DIRECTIVE:
Pictures stay out of the copy. Repeat exactly the lines from the first entry below through the line that contains "zawodników z bardzo odmiennymi celami", and nothing beyond.

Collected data
[Start of section]

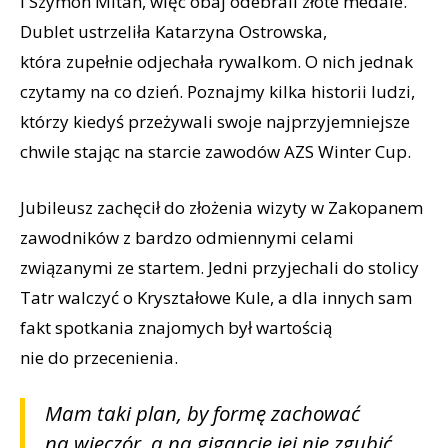
i Szymon Mitan, więc obaj odebrali złote medale.
Dublet ustrzeliła Katarzyna Ostrowska,
która zupełnie odjechała rywalkom. O nich jednak
czytamy na co dzień. Poznajmy kilka historii ludzi,
którzy kiedyś przeżywali swoje najprzyjemniejsze
chwile stając na starcie zawodów AZS Winter Cup.
Jubileusz zachęcił do złożenia wizyty w Zakopanem
zawodników z bardzo odmiennymi celami
związanymi ze startem. Jedni przyjechali do stolicy
Tatr walczyć o Kryształowe Kule, a dla innych sam
fakt spotkania znajomych był wartością
nie do przecenienia.
Mam taki plan, by formę zachować
na wieczór, a na gigancie jej nie zgubić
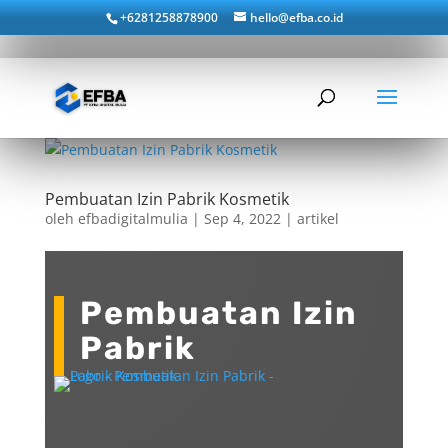
+6281258878900
hello@efba.co.id
Pembuatan Izin Pabrik Kosmetik
oleh
efbadigitalmulia
|
Sep 4, 2022
|
artikel
Pembuatan Izin
Pabrik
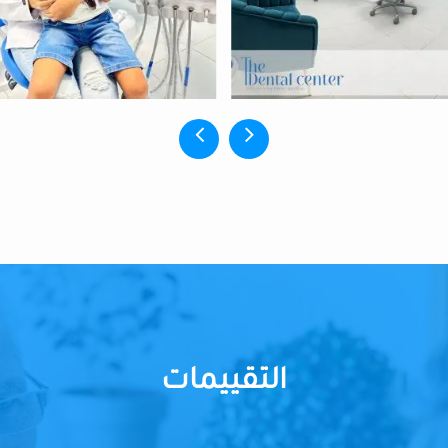
التقييمات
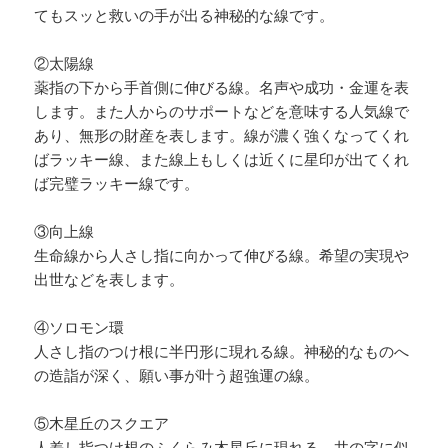
てもスッと救いの手が出る神秘的な線です。
②太陽線
薬指の下から手首側に伸びる線。名声や成功・金運を表
します。また人からのサポートなどを意味する人気線で
あり、無形の財産を表します。線が濃く強くなってくれ
ばラッキー線、また線上もしくは近くに星印が出てくれ
ば完璧ラッキー線です。
③向上線
生命線から人さし指に向かって伸びる線。希望の実現や
出世などを表します。
④ソロモン環
人さし指のつけ根に半円形に現れる線。神秘的なものへ
の造詣が深く、願い事が叶う超強運の線。
⑤木星丘のスクエア
人差し指つけ根のふくらみ木星丘に現れる、井の字に似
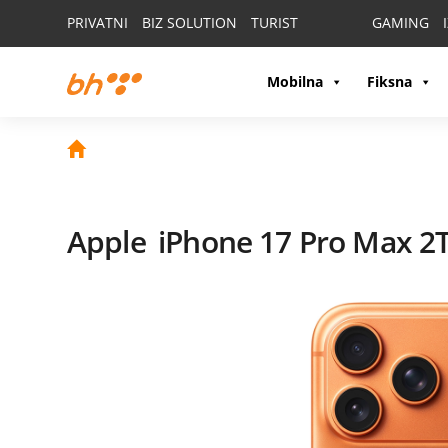
PRIVATNI
BIZ SOLUTION
TURIST
GAMING
Mobilna
Fiksna
Apple
iPhone 17 Pro Max 2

[End of section]

EXERCISE RESPONSE:
i Szymon Mitan, więc obaj odebrali złote medale.
Dublet ustrzeliła Katarzyna Ostrowska,
która zupełnie odjechała rywalkom. O nich jednak
czytamy na co dzień. Poznajmy kilka historii ludzi,
którzy kiedyś przeżywali swoje najprzyjemniejsze
chwile stając na starcie zawodów AZS Winter Cup.
Jubileusz zachęcił do złożenia wizyty w Zakopanem
zawodników z bardzo odmiennymi celami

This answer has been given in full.